[ad_1]
Phong House/Dom Architect Studio
- area:
190 sqm
Year:
2024
manufacturer: Jordan, Matsushita, tower lion, Thailand SCG, Xingfa
Text description provided by the architect. The design brief was to build a small house for a young family of 3 members, including husband and wife and a 5-year-old girl. Soon they would have more members, but they didn’t want to build ready-made bedrooms and let them sit unused. They also wanted construction costs to be kept to a minimum.
When approaching the site where the house was built we realized that the local architectural designs here have a common structure, always with a large front yard followed by a long porch at the transition into the house. Within the living space, a door system demarcates the boundaries between interior and exterior. From here we researched and proposed a solution that would always reuse the “structure” and re-create the spaces of the house.
We studied the creation of a “structure” from the general structure of a country house to a simpler structure, the arrangement of internal and external elements between public and private. From there, we arranged the structure in multiple scales, with varying depths and heights. This solution creates a strong connection between the spaces within the house by clearly demarcating elements between public and private or interior and exterior, thus creating the need for independent spaces (bedrooms) in the future.

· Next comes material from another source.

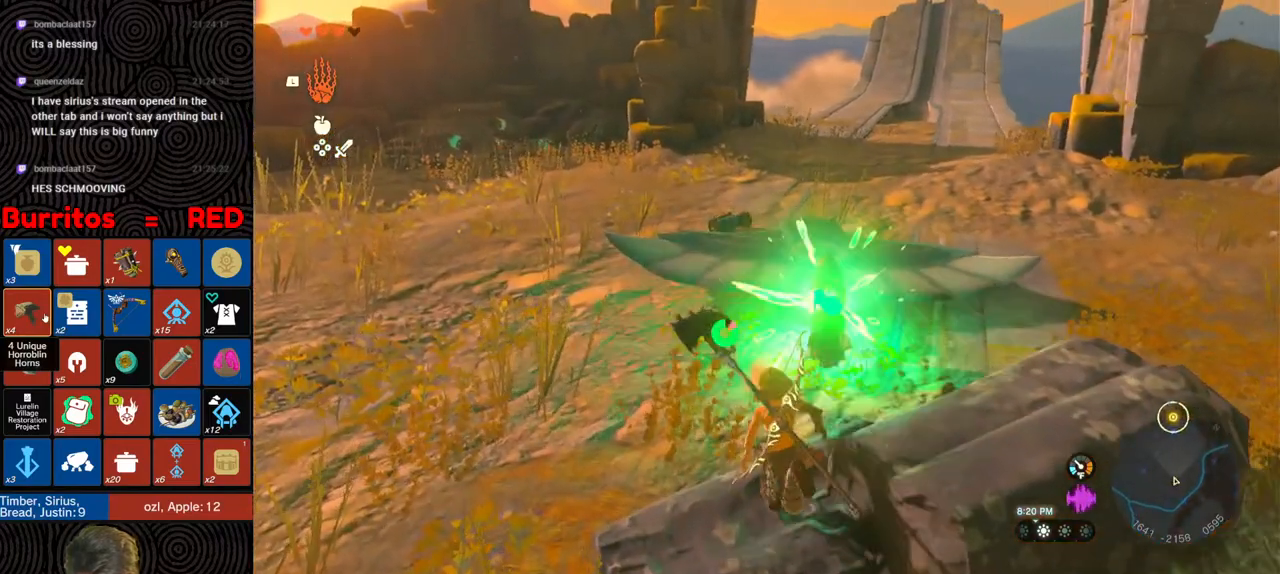
{"buttons": ["B"], "left_stick": "up", "right_stick": "center", "events": [[200, "right_stick", "center"], [267, "left_stick", "up"], [333, "right_stick", "up-left"], [500, "right_stick", "center"]]}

The future will continue effectively in the public spaces while still ensuring connections between spaces within the house.
Calculate ventilation, lighting and viewing solutions based on the structural characteristics of the space. The front door system opens to the maximum extent to take advantage of the house’s cool southerly breezes without creating convection. Thanks to the door opening system on the roof and at the back of the house, air flows from bottom to top and front to back.
We want the new generation’s houses to still retain the traditional features of previous generations. The spaces of the house will change according to future needs but still retain the nature of the vernacular housing structure that we built in the house.